## The problem
Each entry below is to be extracted exactly.

## Available data
════
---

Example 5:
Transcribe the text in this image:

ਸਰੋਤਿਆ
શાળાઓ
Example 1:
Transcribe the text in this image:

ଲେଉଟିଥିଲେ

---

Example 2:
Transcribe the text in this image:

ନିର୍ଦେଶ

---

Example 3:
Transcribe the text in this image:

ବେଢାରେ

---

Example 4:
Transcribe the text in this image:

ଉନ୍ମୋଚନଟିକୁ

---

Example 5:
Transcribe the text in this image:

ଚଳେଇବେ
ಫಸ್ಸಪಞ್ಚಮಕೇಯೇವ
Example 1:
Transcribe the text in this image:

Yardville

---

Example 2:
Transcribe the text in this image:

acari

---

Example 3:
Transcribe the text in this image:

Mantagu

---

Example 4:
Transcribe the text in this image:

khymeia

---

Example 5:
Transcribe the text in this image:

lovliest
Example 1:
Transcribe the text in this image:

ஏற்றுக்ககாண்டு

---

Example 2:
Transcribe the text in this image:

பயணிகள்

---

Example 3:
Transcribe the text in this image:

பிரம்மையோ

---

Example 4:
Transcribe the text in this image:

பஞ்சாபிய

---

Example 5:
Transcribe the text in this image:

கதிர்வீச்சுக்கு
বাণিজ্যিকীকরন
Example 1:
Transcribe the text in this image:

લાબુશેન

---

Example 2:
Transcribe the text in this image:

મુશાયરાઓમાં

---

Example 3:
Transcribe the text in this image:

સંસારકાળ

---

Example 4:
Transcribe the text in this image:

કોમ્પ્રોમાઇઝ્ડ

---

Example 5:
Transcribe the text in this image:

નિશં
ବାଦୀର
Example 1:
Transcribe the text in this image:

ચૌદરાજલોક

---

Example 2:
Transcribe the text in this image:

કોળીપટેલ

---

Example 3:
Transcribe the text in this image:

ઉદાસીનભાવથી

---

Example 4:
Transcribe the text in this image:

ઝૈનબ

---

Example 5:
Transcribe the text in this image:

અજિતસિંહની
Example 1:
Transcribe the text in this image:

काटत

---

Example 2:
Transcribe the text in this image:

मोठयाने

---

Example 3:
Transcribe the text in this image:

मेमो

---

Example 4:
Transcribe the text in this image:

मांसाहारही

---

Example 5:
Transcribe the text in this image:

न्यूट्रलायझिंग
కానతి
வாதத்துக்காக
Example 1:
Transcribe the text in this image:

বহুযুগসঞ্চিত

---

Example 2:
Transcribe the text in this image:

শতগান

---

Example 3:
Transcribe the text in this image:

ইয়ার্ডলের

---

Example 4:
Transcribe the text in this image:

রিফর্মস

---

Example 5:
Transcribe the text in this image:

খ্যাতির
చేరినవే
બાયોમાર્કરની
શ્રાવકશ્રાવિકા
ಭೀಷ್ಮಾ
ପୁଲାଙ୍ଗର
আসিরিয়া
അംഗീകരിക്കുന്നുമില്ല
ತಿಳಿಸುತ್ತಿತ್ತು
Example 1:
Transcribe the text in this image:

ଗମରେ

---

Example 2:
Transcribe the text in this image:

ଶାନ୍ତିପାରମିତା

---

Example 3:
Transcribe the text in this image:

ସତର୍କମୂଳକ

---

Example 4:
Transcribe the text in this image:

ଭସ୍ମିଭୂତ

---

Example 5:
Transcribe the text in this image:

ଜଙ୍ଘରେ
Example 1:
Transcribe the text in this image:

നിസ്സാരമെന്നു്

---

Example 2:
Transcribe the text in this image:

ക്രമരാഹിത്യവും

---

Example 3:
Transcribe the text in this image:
════
## The answer
---

Example 5:
Transcribe the text in this image:

ਸਰੋਤਿਆ
શાળાઓ
Example 1:
Transcribe the text in this image:

ଲେଉଟିଥିଲେ

---

Example 2:
Transcribe the text in this image:

ନିର୍ଦେଶ

---

Example 3:
Transcribe the text in this image:

ବେଢାରେ

---

Example 4:
Transcribe the text in this image:

ଉନ୍ମୋଚନଟିକୁ

---

Example 5:
Transcribe the text in this image:

ଚଳେଇବେ
ಫಸ್ಸಪಞ್ಚಮಕೇಯೇವ
Example 1:
Transcribe the text in this image:

Yardville

---

Example 2:
Transcribe the text in this image:

acari

---

Example 3:
Transcribe the text in this image:

Mantagu

---

Example 4:
Transcribe the text in this image:

khymeia

---

Example 5:
Transcribe the text in this image:

lovliest
Example 1:
Transcribe the text in this image:

ஏற்றுக்ககாண்டு

---

Example 2:
Transcribe the text in this image:

பயணிகள்

---

Example 3:
Transcribe the text in this image:

பிரம்மையோ

---

Example 4:
Transcribe the text in this image:

பஞ்சாபிய

---

Example 5:
Transcribe the text in this image:

கதிர்வீச்சுக்கு
বাণিজ্যিকীকরন
Example 1:
Transcribe the text in this image:

લાબુશેન

---

Example 2:
Transcribe the text in this image:

મુશાયરાઓમાં

---

Example 3:
Transcribe the text in this image:

સંસારકાળ

---

Example 4:
Transcribe the text in this image:

કોમ્પ્રોમાઇઝ્ડ

---

Example 5:
Transcribe the text in this image:

નિશં
ବାଦୀର
Example 1:
Transcribe the text in this image:

ચૌદરાજલોક

---

Example 2:
Transcribe the text in this image:

કોળીપટેલ

---

Example 3:
Transcribe the text in this image:

ઉદાસીનભાવથી

---

Example 4:
Transcribe the text in this image:

ઝૈનબ

---

Example 5:
Transcribe the text in this image:

અજિતસિંહની
Example 1:
Transcribe the text in this image:

काटत

---

Example 2:
Transcribe the text in this image:

मोठयाने

---

Example 3:
Transcribe the text in this image:

मेमो

---

Example 4:
Transcribe the text in this image:

मांसाहारही

---

Example 5:
Transcribe the text in this image:

न्यूट्रलायझिंग
కానతి
வாதத்துக்காக
Example 1:
Transcribe the text in this image:

বহুযুগসঞ্চিত

---

Example 2:
Transcribe the text in this image:

শতগান

---

Example 3:
Transcribe the text in this image:

ইয়ার্ডলের

---

Example 4:
Transcribe the text in this image:

রিফর্মস

---

Example 5:
Transcribe the text in this image:

খ্যাতির
చేరినవే
બાયોમાર્કરની
શ્રાવકશ્રાવિકા
ಭೀಷ್ಮಾ
ପୁଲାଙ୍ଗର
আসিরিয়া
അംഗീകരിക്കുന്നുമില്ല
ತಿಳಿಸುತ್ತಿತ್ತು
Example 1:
Transcribe the text in this image:

ଗମରେ

---

Example 2:
Transcribe the text in this image:

ଶାନ୍ତିପାରମିତା

---

Example 3:
Transcribe the text in this image:

ସତର୍କମୂଳକ

---

Example 4:
Transcribe the text in this image:

ଭସ୍ମିଭୂତ

---

Example 5:
Transcribe the text in this image:

ଜଙ୍ଘରେ
Example 1:
Transcribe the text in this image:

നിസ്സാരമെന്നു്

---

Example 2:
Transcribe the text in this image:

ക്രമരാഹിത്യവും

---

Example 3:
Transcribe the text in this image:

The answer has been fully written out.